*PROBLEM STATEMENT*
An exact reproduction of the data below is the required answer.

* * * * *

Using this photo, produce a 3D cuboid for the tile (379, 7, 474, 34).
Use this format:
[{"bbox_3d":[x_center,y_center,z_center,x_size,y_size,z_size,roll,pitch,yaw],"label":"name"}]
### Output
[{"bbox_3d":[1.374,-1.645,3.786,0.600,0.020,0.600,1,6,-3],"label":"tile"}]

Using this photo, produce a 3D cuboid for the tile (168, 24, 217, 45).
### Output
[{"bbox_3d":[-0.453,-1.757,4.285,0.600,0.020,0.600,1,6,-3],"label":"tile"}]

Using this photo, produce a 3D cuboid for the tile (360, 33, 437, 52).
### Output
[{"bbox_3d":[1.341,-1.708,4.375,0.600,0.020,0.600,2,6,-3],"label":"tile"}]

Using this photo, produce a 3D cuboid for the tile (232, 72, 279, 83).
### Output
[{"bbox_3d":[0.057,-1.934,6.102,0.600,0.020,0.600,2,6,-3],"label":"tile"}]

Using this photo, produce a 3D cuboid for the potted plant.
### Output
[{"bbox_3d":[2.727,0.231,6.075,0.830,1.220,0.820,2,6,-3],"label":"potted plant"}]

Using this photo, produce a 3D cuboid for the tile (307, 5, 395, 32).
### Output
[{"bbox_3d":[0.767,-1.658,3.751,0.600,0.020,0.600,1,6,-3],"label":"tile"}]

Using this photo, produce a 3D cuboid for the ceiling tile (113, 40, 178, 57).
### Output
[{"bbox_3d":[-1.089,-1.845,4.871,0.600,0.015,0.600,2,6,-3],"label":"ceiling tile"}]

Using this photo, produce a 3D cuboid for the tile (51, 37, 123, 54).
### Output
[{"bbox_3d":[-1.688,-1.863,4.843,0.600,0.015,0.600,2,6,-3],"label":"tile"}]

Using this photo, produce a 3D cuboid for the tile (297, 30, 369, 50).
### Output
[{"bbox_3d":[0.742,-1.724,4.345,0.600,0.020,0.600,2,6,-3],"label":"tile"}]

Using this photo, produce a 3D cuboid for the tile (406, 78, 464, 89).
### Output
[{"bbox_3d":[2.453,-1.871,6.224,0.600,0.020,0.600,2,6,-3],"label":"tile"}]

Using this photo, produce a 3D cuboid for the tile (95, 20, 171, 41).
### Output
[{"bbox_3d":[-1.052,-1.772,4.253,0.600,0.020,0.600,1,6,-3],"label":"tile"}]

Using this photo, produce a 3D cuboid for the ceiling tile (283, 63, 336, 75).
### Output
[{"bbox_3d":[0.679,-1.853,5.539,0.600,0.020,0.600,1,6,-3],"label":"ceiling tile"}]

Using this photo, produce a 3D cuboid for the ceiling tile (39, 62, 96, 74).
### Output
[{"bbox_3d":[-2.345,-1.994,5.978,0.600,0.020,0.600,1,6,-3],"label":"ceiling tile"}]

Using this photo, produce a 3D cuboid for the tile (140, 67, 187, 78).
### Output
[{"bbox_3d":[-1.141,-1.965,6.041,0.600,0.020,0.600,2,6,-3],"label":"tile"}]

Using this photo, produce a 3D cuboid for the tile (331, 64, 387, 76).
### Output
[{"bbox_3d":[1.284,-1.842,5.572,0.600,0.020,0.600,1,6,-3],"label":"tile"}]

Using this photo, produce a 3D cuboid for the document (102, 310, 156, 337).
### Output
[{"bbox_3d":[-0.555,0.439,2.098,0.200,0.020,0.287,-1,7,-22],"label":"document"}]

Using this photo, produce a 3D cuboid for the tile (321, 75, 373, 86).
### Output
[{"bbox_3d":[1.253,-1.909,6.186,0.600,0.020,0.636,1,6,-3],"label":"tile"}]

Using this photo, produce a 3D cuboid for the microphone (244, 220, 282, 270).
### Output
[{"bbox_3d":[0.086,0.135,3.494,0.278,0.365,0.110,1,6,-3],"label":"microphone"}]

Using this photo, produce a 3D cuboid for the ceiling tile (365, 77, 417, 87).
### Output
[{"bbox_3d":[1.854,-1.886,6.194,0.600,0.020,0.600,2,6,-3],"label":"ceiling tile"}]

* * * * *

*RESULT BELOW*
Using this photo, produce a 3D cuboid for the tile (379, 7, 474, 34).
Use this format:
[{"bbox_3d":[x_center,y_center,z_center,x_size,y_size,z_size,roll,pitch,yaw],"label":"name"}]
### Output
[{"bbox_3d":[1.374,-1.645,3.786,0.600,0.020,0.600,1,6,-3],"label":"tile"}]

Using this photo, produce a 3D cuboid for the tile (168, 24, 217, 45).
### Output
[{"bbox_3d":[-0.453,-1.757,4.285,0.600,0.020,0.600,1,6,-3],"label":"tile"}]

Using this photo, produce a 3D cuboid for the tile (360, 33, 437, 52).
### Output
[{"bbox_3d":[1.341,-1.708,4.375,0.600,0.020,0.600,2,6,-3],"label":"tile"}]

Using this photo, produce a 3D cuboid for the tile (232, 72, 279, 83).
### Output
[{"bbox_3d":[0.057,-1.934,6.102,0.600,0.020,0.600,2,6,-3],"label":"tile"}]

Using this photo, produce a 3D cuboid for the potted plant.
### Output
[{"bbox_3d":[2.727,0.231,6.075,0.830,1.220,0.820,2,6,-3],"label":"potted plant"}]

Using this photo, produce a 3D cuboid for the tile (307, 5, 395, 32).
### Output
[{"bbox_3d":[0.767,-1.658,3.751,0.600,0.020,0.600,1,6,-3],"label":"tile"}]

Using this photo, produce a 3D cuboid for the ceiling tile (113, 40, 178, 57).
### Output
[{"bbox_3d":[-1.089,-1.845,4.871,0.600,0.015,0.600,2,6,-3],"label":"ceiling tile"}]

Using this photo, produce a 3D cuboid for the tile (51, 37, 123, 54).
### Output
[{"bbox_3d":[-1.688,-1.863,4.843,0.600,0.015,0.600,2,6,-3],"label":"tile"}]

Using this photo, produce a 3D cuboid for the tile (297, 30, 369, 50).
### Output
[{"bbox_3d":[0.742,-1.724,4.345,0.600,0.020,0.600,2,6,-3],"label":"tile"}]

Using this photo, produce a 3D cuboid for the tile (406, 78, 464, 89).
### Output
[{"bbox_3d":[2.453,-1.871,6.224,0.600,0.020,0.600,2,6,-3],"label":"tile"}]

Using this photo, produce a 3D cuboid for the tile (95, 20, 171, 41).
### Output
[{"bbox_3d":[-1.052,-1.772,4.253,0.600,0.020,0.600,1,6,-3],"label":"tile"}]

Using this photo, produce a 3D cuboid for the ceiling tile (283, 63, 336, 75).
### Output
[{"bbox_3d":[0.679,-1.853,5.539,0.600,0.020,0.600,1,6,-3],"label":"ceiling tile"}]

Using this photo, produce a 3D cuboid for the ceiling tile (39, 62, 96, 74).
### Output
[{"bbox_3d":[-2.345,-1.994,5.978,0.600,0.020,0.600,1,6,-3],"label":"ceiling tile"}]

Using this photo, produce a 3D cuboid for the tile (140, 67, 187, 78).
### Output
[{"bbox_3d":[-1.141,-1.965,6.041,0.600,0.020,0.600,2,6,-3],"label":"tile"}]

Using this photo, produce a 3D cuboid for the tile (331, 64, 387, 76).
### Output
[{"bbox_3d":[1.284,-1.842,5.572,0.600,0.020,0.600,1,6,-3],"label":"tile"}]

Using this photo, produce a 3D cuboid for the document (102, 310, 156, 337).
### Output
[{"bbox_3d":[-0.555,0.439,2.098,0.200,0.020,0.287,-1,7,-22],"label":"document"}]

Using this photo, produce a 3D cuboid for the tile (321, 75, 373, 86).
### Output
[{"bbox_3d":[1.253,-1.909,6.186,0.600,0.020,0.636,1,6,-3],"label":"tile"}]

Using this photo, produce a 3D cuboid for the microphone (244, 220, 282, 270).
### Output
[{"bbox_3d":[0.086,0.135,3.494,0.278,0.365,0.110,1,6,-3],"label":"microphone"}]

Using this photo, produce a 3D cuboid for the ceiling tile (365, 77, 417, 87).
### Output
[{"bbox_3d":[1.854,-1.886,6.194,0.600,0.020,0.600,2,6,-3],"label":"ceiling tile"}]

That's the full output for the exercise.